Things here at the MTC are pretty intense, I didn't think I was going to make it through the first day. I remember walking by the front gate while on my way to some of my first classes, and I had the strongest urge to run, I'm no track star but I'm pretty sure I could have cleared that fence. Things have been go, go, go, all week, and I'm actually really enjoying myself.

I am in a trio with Elder Crandall, and Elder Collings, and I really enjoying their company. My district is crazy, there is not one sister to be found, which apparently is really really rare and it's been almost a year since that happened. We have become such good friends over this past week, and it feels like I've been here for a month. Our district is so close, sometimes we laugh so hard that we are on the floor. I seriously love my companionship and my district I thank the Lord everyday for two things, My district and an English speaking mission. 

 
The classes are so intense and require you to do a lot and focus so much, but the spirit is so strong. We have begun teaching our PI's or pretend investigators as I like to call it. it is so easy to teach one of them and to see progress, while the other not so much. Her investigator name is Pam, and every lesson that we have taught she gives us the "Pam Special" or gives us the good ol' "Pam Slam" as we like to call it. Everyone else in our district always tells us that she is so easy to teach and so agreeable, but she is giving the trio a run for their money. One of our lessons I asked her what she was looking for out of our lessons, she explained that she was looking to find Jesus in her life, so after 15 minutes of testifying, sharing experiences, and scriptures, she was unamused, and then told us that she didn't want Jesus in her life and that she felt better not praying, we talked about the importance of prayer and how God is just waiting for us to talk to him so that he can help us, that took us no where, and she proceeded to tell us the same thing. I looked at her and asked about her daughter and what she did when her daughter was having a bad day, she looked at me and told us that she would let her daughter cry... how the heck am I supposed to work with that? Jeeeeze.
Missionary work is one of the biggest roller coasters of my life, after this last lesson with Pam our companionship felt so discouraged. 

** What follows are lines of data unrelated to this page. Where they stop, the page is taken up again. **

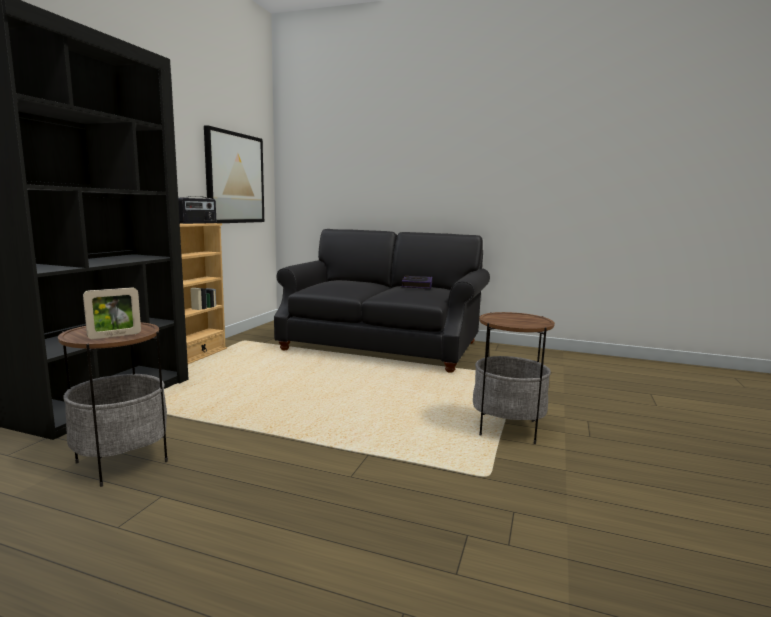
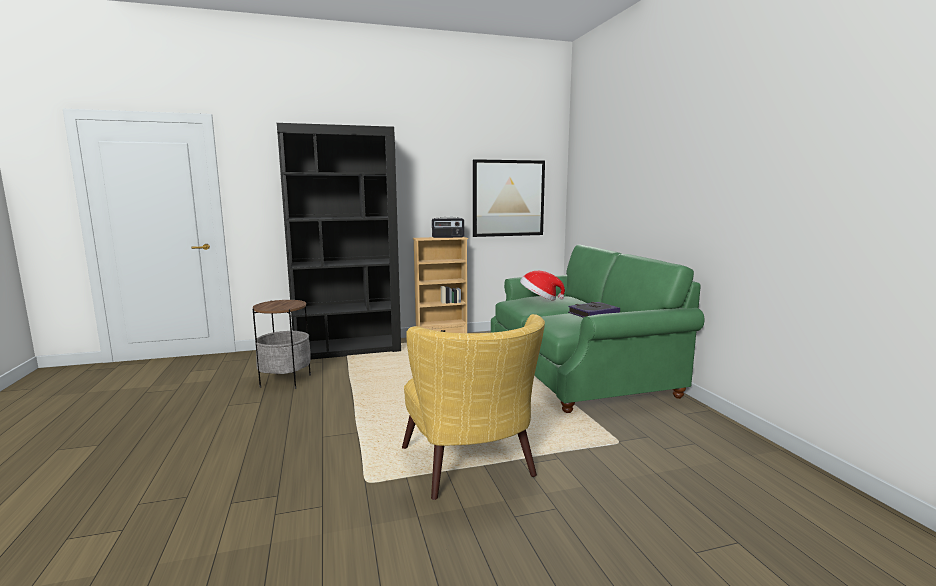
camera: 55 degrees right, 0 degrees up
picture frame [83,287,141,339] -> none
black sofa [274,229,490,373] -> green sofa [491,245,704,413]
side table [473,312,555,444] -> yellow armchair [402,314,545,500]
none -> hat [520,271,565,300]

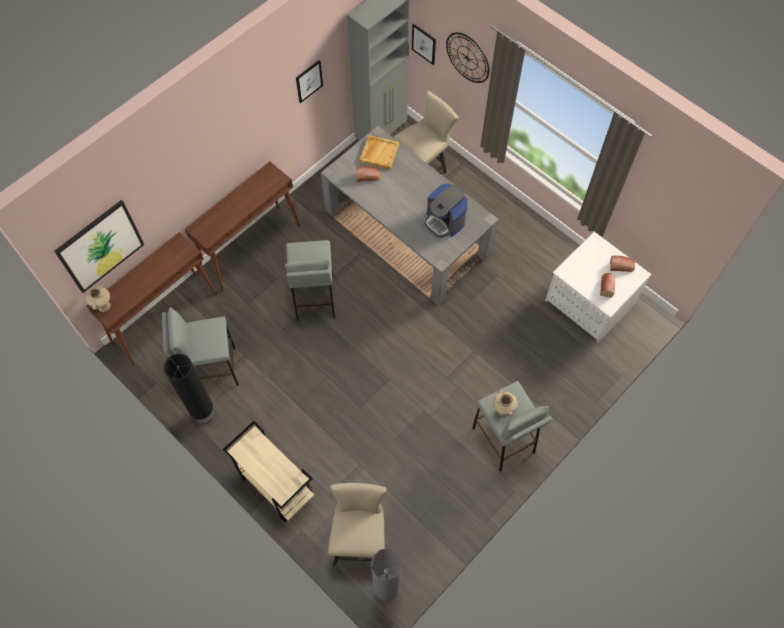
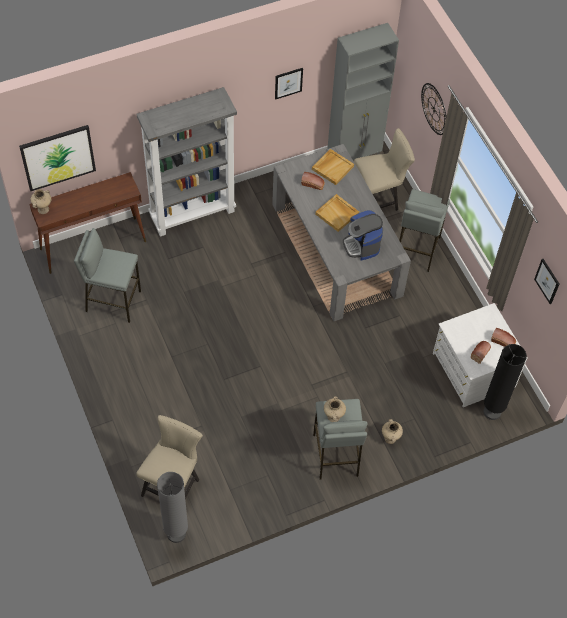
camera: 20 degrees right, 5 degrees down
black floor lamp [164,354,214,424] -> black floor lamp moved to [484,344,527,420]
brown console table [185,161,300,292] -> grey bookcase [137,87,237,237]
beige cart [223,421,314,522] -> none
grey stool [285,240,335,321] -> grey stool moved to [399,189,450,272]
picture [412,23,436,65] -> picture moved to [534,259,559,304]
none -> beige tray [315,194,359,232]
none -> beige vase [382,419,403,444]

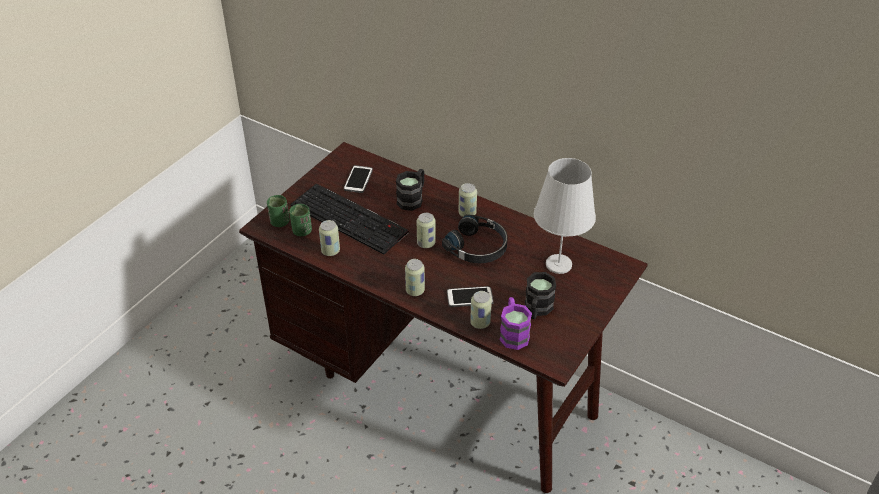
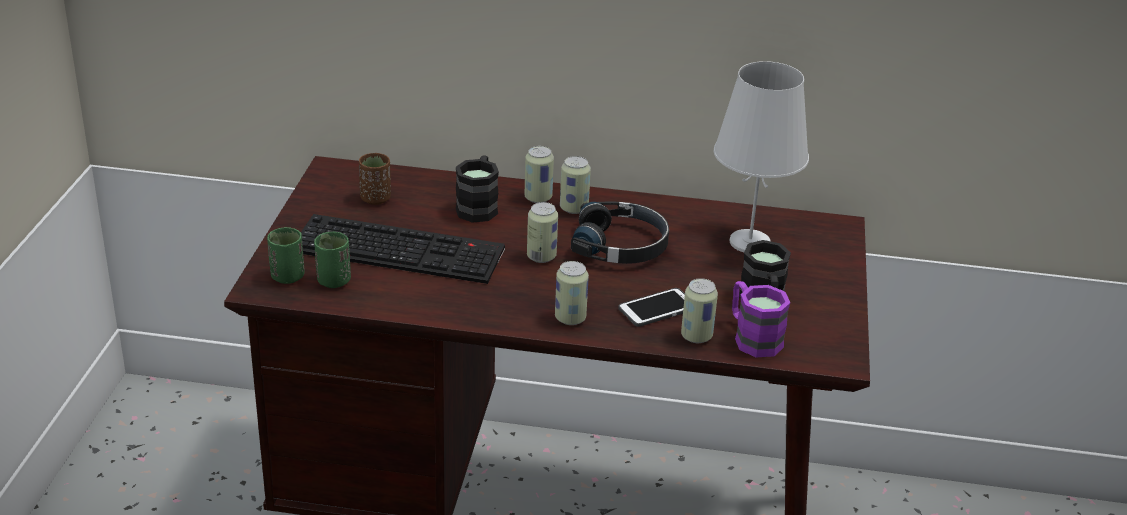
camera: 25 degrees left, 10 degrees down
can [319,220,340,256] -> can moved to [524,146,554,203]
phone [344,165,373,193] -> brown cup [359,153,391,205]

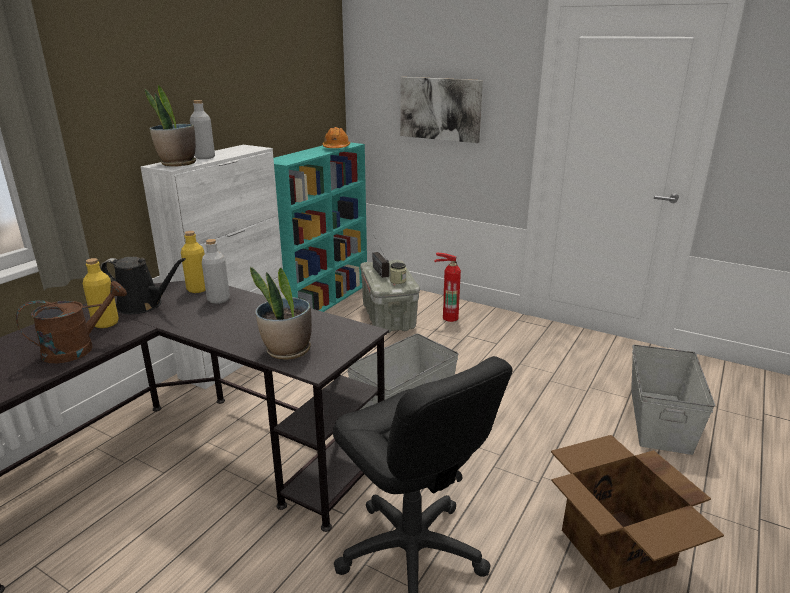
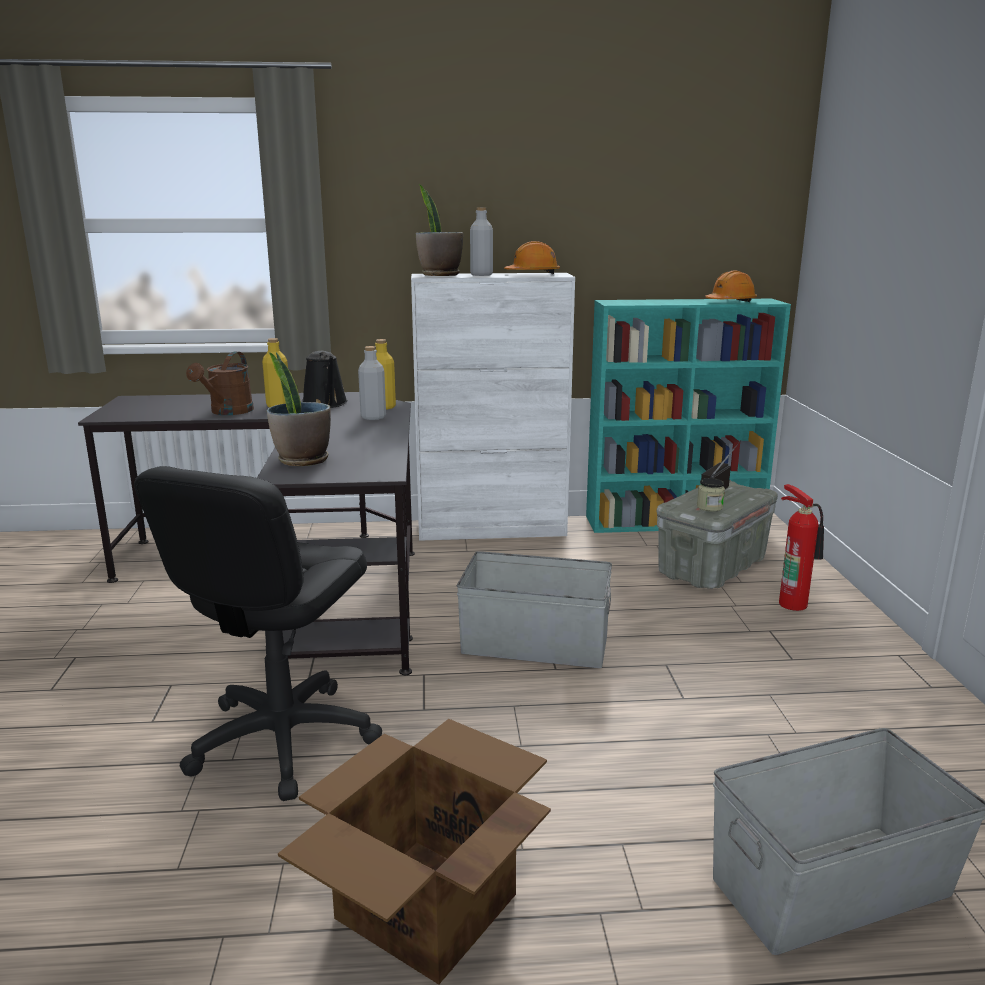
camera: 55 degrees right, 5 degrees down
brown watering can [16,281,127,363] -> brown watering can turned 90 degrees clockwise [186,352,254,415]
picture [400,77,483,143] -> none
none -> orange hard hat [504,241,560,274]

That same day we began teaching TRC's which pretty much is the next step up from PI's. We have two investigators one named Jessica and another named Dung-ho. Jessica had a pretty good knowledge of the church and she was very easy to get along with, I felt an instant connection. In that lesson the spirit was so strong as I testified of Joseph Smith, Jesus Christ, and his restored gospel, it was incredible. I can not believe how strong the spirit can be at times, and I am starting to feel it give me the answers that I need to make improvement with these new investigators, although I know another Pam Slam is around the corner I love this work and I'm so excited to learn more and be the man that God wants me to be. I can't remember a time when I was happier in my life, and it's the strangest thing, God is strengthening me and I know it. As a side note, I am killing it in four square, and often times I am king of the court. There is so much good food here, it's a dream come true, although the gas pains can get a little intense sometimes. Pictures are on the way, I promise! I forgot my camera chord today, kinda feeling like a chump, Thanks to everyone that wrote me, and I hope I answered most of your questions! if you write me a dear Elder make sure to attach your email, because I don't know most of your guy's emails.